When eMerge was contacted regarding their mental health plans, communications director Cassandra Fields stated that “often, mental health is used as a buzzword, but this year we wanted to offer tangible policy points that focus on improving mental health.” As many students with testing accommodations are aware, there is only one testing accommodations center on campus. eMerge hopes to add not only another testing location to Central Campus but one on North Campus as well so all Wolverines have access to the proper test-taking environment. Another testing reform that eMerge hopes to put into effect is reducing the maximum number of exams a student can take per day. Cassandra explained, “the current policy states that if a student has 4 exams in one day, they may petition to bring this number down to 3. eMerge seeks to bring this number down to 3, so that students can petition to only take a maximum of 2 exams in a day.” The policy’s goal is to relieve some of the academic pressure that students feel daily and allow students to spend more time on their own well-being. eMerge also acknowledges the importance of giving students a variety of available study spaces around exam times. During midterms and finals, eMerge plans to open up the ballrooms in both the Union and the League to ensure all students have adequate space to study. Additionally, they hope to install wifi on the diag to add an outdoor study spot, allowing students to enjoy Michigan’s beauty when the weather is warmer. On top of all these new plans, eMerge will continue to support CSG’s Mental Health Taskforce to implement other solutions this coming year.

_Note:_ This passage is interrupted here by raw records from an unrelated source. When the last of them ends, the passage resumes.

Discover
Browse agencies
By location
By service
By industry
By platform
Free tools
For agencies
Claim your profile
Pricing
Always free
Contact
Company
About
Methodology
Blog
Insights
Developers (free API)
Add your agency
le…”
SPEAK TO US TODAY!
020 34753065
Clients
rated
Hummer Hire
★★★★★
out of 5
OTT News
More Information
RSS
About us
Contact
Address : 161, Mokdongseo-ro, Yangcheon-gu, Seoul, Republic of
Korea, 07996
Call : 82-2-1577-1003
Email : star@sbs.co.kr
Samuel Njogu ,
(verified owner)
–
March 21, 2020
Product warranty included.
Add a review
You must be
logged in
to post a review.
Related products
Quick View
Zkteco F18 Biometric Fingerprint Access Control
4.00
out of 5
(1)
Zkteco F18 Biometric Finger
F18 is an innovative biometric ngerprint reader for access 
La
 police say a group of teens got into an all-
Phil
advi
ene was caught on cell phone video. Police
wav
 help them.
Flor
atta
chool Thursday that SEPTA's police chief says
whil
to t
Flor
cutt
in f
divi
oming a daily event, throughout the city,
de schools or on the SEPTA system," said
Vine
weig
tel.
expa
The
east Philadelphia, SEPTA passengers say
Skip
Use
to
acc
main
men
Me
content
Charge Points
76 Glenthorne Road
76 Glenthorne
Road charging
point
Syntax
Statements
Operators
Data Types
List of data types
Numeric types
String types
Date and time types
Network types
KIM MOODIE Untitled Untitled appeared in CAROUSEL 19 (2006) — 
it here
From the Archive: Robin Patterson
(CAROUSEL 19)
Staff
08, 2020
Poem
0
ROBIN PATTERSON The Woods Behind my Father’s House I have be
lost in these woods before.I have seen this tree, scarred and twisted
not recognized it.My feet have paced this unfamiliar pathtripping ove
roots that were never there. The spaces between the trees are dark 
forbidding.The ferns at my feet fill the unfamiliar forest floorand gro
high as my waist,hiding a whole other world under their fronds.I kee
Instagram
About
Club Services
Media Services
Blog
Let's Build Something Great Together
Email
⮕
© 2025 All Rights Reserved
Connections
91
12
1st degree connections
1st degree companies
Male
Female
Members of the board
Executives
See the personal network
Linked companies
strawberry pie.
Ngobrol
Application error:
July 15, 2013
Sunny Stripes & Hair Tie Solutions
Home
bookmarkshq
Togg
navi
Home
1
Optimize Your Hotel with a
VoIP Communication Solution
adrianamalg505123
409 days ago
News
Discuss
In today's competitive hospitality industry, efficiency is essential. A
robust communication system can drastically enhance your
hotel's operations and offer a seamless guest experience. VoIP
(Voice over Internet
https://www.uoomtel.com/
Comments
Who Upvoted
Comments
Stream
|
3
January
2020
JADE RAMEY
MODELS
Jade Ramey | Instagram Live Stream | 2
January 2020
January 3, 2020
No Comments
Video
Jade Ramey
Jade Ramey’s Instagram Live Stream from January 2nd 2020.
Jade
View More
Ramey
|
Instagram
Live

The wording Movement uses throughout its platform on mental health is worrisome. Their language not only shows a lack of knowledge about mental health but also devalues the unfortunate experiences of those with mental illnesses. Yes, we “all have hardships and struggles throughout our time here”, but a large part of the problem is that there are specific individuals with diagnosable mental illnesses that don’t know where to turn. People don’t need a reminder about how hard life, and specifically how hard life at a school like Michigan, can be; people need more resources to combat real issues that they’re going through. Many are also very confused by the financial counseling part of their platform. Who are the people that “meet certain qualifications” and how are such qualifications decided? Furthermore, an annual mental health event is not the worst idea, but this problem cannot be solved by one annual event. We need institutional change that is present day in and day out on campus. Their mental health platform reeks of a group of people that recognize this as an important issue to a chunk of the student body but fail to grasp any true understanding of the problem. eMerge, on the other hand, makes clear their understanding of the complex issue that is mental health through very specific policies and initiatives. For example, testing accommodations are an issue that many students come across but year after year no change is made, be it adding new testing accommodation centers or making the process of receiving accommodations more well-known. By laying out a concrete, detailed plan to improve access to test accommodations, eMerge makes their commitment to individuals needing mental health assistance crystal clear. Additionally, some of their smaller goals, such as wifi on the diag, show a clear understanding of the complexities of mental health, since even the little things such as having access to an outdoor study area can vastly improve someone’s mood. Students can vote at vote.umich.edu and polls close at midnight on March 23rd.